El rey Don Amadeo de Saboya –a quien Ocata le debe, por cierto, grandes favores, entre otros, su apeadero-, como buen ‘galantuomo’ que era, se trajo de Italia una joven que, según decían, vivía más tiempo en palacio que en su hotel. Los ingeniosos aseguraban que le leía al rey los cuentos de Bocaccio “de corrido”. El caso es que la reina estaba a punto de llegar a Madrid y para evitar el escándalo en aquella situación constitucional tan precaria, Sagasta, entonces ministro de gobernación, se decidió a aplicar aquello de a grandes males, grandes remedios.
Al entrar un día la italiana en palacio, varios polizontes la detuvieron y la introdujeron primero en un coche y después en el tren que la llevaría a la frontera. Media hora después, don Práxedes se presentó a despachar con el rey las cuestiones corrientes. Pero esta vez apareció con cara compungida y le contó al monarca que se había abortado un complot contra su real vida. “Ya se sabe”, le añadió, “que en toda conspiración, a la fuerza ha de figurar una mujer. La buscamos y la encontramos cuando ya había entrado en Palacio, posiblemente tras haber sobornando a algún servidor de la entrada. - ¿Está presa? –preguntó don Amadeo.- En la madrugada llegará a la frontera, custodiada por dos agentes de confianza del gobierno.
Pasaron los días, llegó la reina; pasaron más días y el rey se encariñó con otra joven, en este caso española. Pero como los días continuaban pasando, el rey se aburrió de su compañía y llamó a Sagasta, pidiéndole que la desterrase en cuanto pudiera.
- ¿Y los derechos individuales? ¿Y la inviolabilidad del domicilio? ¡Si V.M. supiese los disgustos que me dan estas cosas en las Cortes! -le respondió muy dignamente Sagasta. Conviene aclarar aquí que estaba bromeando sobre sí mismo, pues más de una vez se refirió a los derechos individuales llamándolos derechos inaguantables.

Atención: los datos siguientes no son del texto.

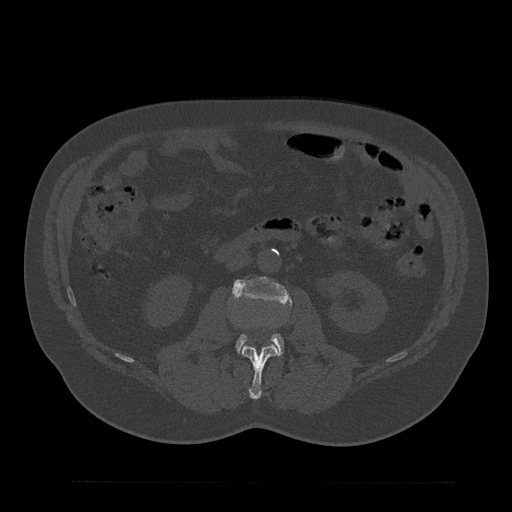
CT including the spine, one axial slice. Slice 69 of 797 in the series (ordered by position). Reconstruction kernel Br40s/3. 120 kVp. Bone window (W 1800 / L 400 HU). 0.5 mm slice thickness. 512 × 512 image matrix. Patient: male, 61 years. From the clinical record (not read from this slice): primary cancer: prostate.
Annotated regions visible in this slice (semi-automatic segmentation, software-assisted and operator-edited):
- L2 vertebra: bounding box (x1, y1, x2, y2) in pixels: (241, 345, 279, 399)
- L3 vertebra: (233, 277, 292, 354)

¡Qué gran Sagasta! Quizás no haya habido otro parlamentario más brillante, más ágil, más mordaz que este riojano. Se llegó a decir que no había nacido en toda la historia de Andalucía un gitano más gitano que él. Nadie ha contado más chistes que Sagasta desde la tribuna de las Cortes. Siempre tenía una anécdota para ilustrar un argumento. Nadie hizo reír más a sus partidarios y nadie desarmaba dialécticamente con más facilidad a sus adversarios políticos. Uno está tentado a decir que políticos como Sagasta, Cánovas, Pi Margall, Salmerón o Castelar se merecían otro país. Claro que si me leyera lo que acabo de escribir, Sagasta se reiría a carcajada limpia de mi, como se rió de Moyano en aquella ocasión en la que este último se interesaba por lo que hubiera ocurrido de no haberse producido la revolución del 68. Sagasta le contestó: “S.S. me recuerda lo que le pasó a uno que se entretuvo toda su vida escribiendo una obra de muchos volúmenes para demostrar los milagros que hubiera hecho un santo, si tal santo hubiera venido al mundo.”